DAERAH

Wagub DKI Minta PA 212 Pertimbangkan Situasi COVID-19

Wakil Gubernur DKI Jakarta, Ahmad Riza Patria. (Net)
Wakil Gubernur DKI Jakarta, Ahmad Riza Patria. (Net)


JAKARTA - Persaudaraan Alumni 212 diminta untuk mempertimbangkan kembali rencananya menggelar reuni. Sebab, Jakarta saat ini masih dalam situasi pandemi COVID-19.

Demikian disampaikan Wakil Gubernur DKI Jakarta, Ahmad Riza Patria kepada wartawan, di Balai Kota Jakarta, Jumat (26/11/2021) malam.

Wagub menyampaikan, kegiatan-kegiatan berkerumun berpotensi menimbulkan penyebaran COVID-19. Meski saat ini status Ibu Kota berada pada level 1 PPKM, bukan berarti COVID-19 sudah hilang dari Jakarta.

Riza mengatakan, pihaknya menghormati kegiatan PA 212, namun dia meminta agar PA 212 memperhatikan aturan dan dan ketentuan yang ada.

"Mohon semua panitia pertimbangkan, kita masih pandemi sekalipun sekarang di level 1. Mohon dipertimbangkan, dan mohon semua sesuai ketentuan dan aturan yang ada," kata Riza.


"Cari solusi yang lebih bijak, jangan sampai niat kita lakukan reuni 212 malah jadi klaster baru. Jangan sampai kehadiran kita yang niatnya baik, tapi menimbulkan klaster baru."

Soal kegiatan reuni PA 212, kata dia, tentunya harus mendapatkan izin dari satuan gugus tugas (Satgas) COVID-19 DKI Jakarta. Polda Metro Jaya pun akan meminta penilaian Satgas COVID-19 sebelum memutuskan untuk memberikan izin keramaian atau tidak terkait kegiatan tersebut.

"212 itu harus ada izin keramaian dari Polda Metro Jaya dan Polda juga akan minta izin satgas COVID-19," kata Riza.

Sampai saat ini, Polda Metro Jaya sendiri belum mengeluarkan izin reuni PA 212, yang kabarnya bakal digelar di sekitar Patung Kuda, seberang kawasan Monumen Nasional (Monas), Jakarta Pusat.

Polisi mengatakan ada sejumlah persyaratan yang belum dipenuhi panitia, salah satunya belum ada rekomendasi dari Satgas COVID-19.

Kabid Humas Polda Metro Jaya Kombes Endra Zulpan menjelaskan kegiatan yang menghadirkan orang dalam jumlah banyak di tempat umum harus mengantongi surat tanda terima pemberitahuan (STTP) yang menjadi lampu hijau dari polisi dalam terlaksananya kegiatan keramaian tersebut.

"Polri miliki kewenangan untuk terima surat pemberitahuan masyarakat dan surat permohonan izin keramaian. Kemudian setelah itu diterbitkannya kita kenal STTP atau surat tanda terima pemberitahuan terkait surat izin keramaian," kata Zulpan di Polda Metro Jaya, kemarin.

Masa pandemi ini, selain persyaratan umum yang harus dipenuhi, panitia harus mendapatkan rekomendasi dari Satgas COVID-19, pasalnya kegiatan kerumunan saat ini masih ketat mengingat pandemi COVID-19 belum berakhir.

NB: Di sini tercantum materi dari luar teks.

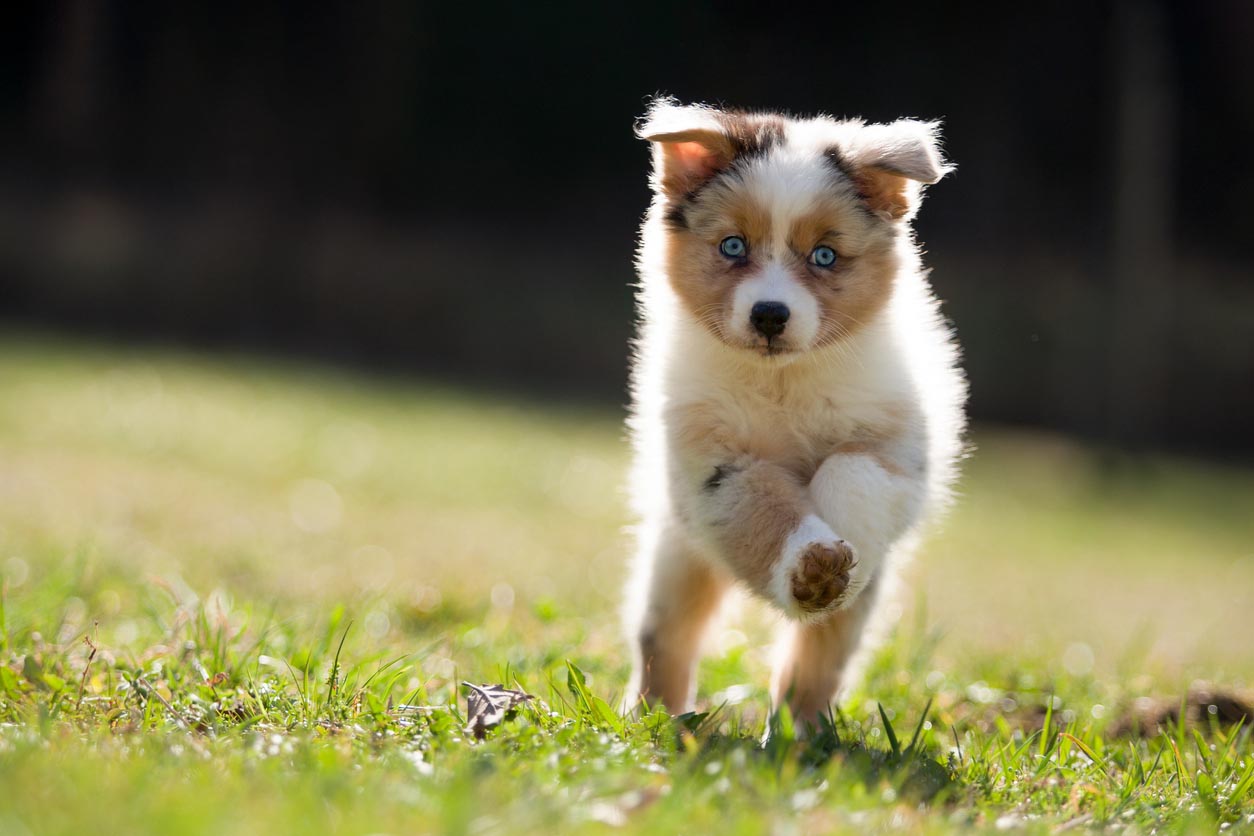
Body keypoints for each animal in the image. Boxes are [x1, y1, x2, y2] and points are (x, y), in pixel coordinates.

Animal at [621, 96, 963, 726]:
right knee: (667, 637)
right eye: (733, 246)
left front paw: (838, 556)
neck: (782, 381)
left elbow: (851, 471)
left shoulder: (897, 450)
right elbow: (764, 509)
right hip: (676, 553)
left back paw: (800, 730)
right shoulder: (714, 465)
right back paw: (656, 716)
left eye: (824, 255)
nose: (770, 315)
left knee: (817, 657)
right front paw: (810, 564)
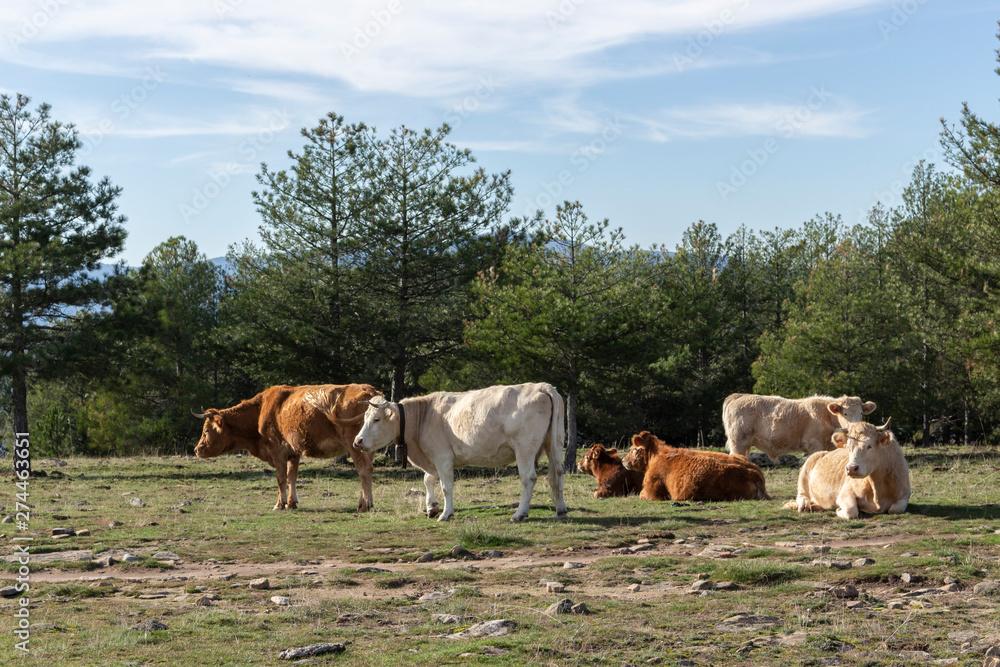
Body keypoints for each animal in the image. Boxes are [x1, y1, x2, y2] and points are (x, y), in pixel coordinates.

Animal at [193, 386, 380, 512]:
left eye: (206, 430)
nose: (196, 449)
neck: (261, 409)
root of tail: (369, 390)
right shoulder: (293, 452)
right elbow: (292, 477)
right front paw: (291, 503)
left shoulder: (277, 451)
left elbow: (281, 478)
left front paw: (279, 504)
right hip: (367, 448)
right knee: (368, 470)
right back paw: (362, 502)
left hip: (355, 446)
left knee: (364, 469)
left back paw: (365, 505)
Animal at [354, 386, 572, 520]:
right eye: (365, 418)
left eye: (376, 419)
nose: (357, 441)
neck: (425, 415)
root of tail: (541, 386)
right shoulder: (434, 459)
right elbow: (428, 479)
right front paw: (431, 507)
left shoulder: (442, 457)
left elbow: (446, 486)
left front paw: (446, 513)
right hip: (555, 443)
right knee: (558, 473)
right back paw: (561, 510)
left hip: (524, 448)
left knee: (529, 478)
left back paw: (519, 514)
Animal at [620, 434, 768, 500]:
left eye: (633, 449)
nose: (623, 460)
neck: (656, 455)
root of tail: (755, 472)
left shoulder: (652, 491)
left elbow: (641, 494)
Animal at [784, 418, 912, 520]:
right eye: (849, 447)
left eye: (869, 446)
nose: (851, 468)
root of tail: (822, 452)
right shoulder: (844, 493)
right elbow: (851, 511)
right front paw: (838, 510)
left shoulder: (904, 494)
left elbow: (895, 509)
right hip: (804, 475)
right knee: (801, 496)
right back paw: (806, 505)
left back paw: (816, 506)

"Terkait kegiatan Reuni 212 pihak panitia harus mengacu pada peraturan yang berlaku di mana mereka wajib memenuhi syarat administrasi, yaitu surat permohonan izin keramaian dan harus ada rekomendasi dari Satgas COVID karena saat ini situasi di wilayah hukum Polda Metro Jaya masih dalam situasi pandemi COVID-19," kata Zulpan.

Pihak panitia Reuni 212 pun harus mengantongi izin dari pengelola tempat berlangsungnya acara tersebut yang diketahui akan dipusatkan di kawasan Patung Kuda, Jakarta Pusat.

Selain itu, pihak panitia nantinya harus mengantongi izin rekomendasi dari Polres Metro Jakarta Pusat hingga pengajuan proposal kegiatan Reuni 212 ke pihak kepolisian.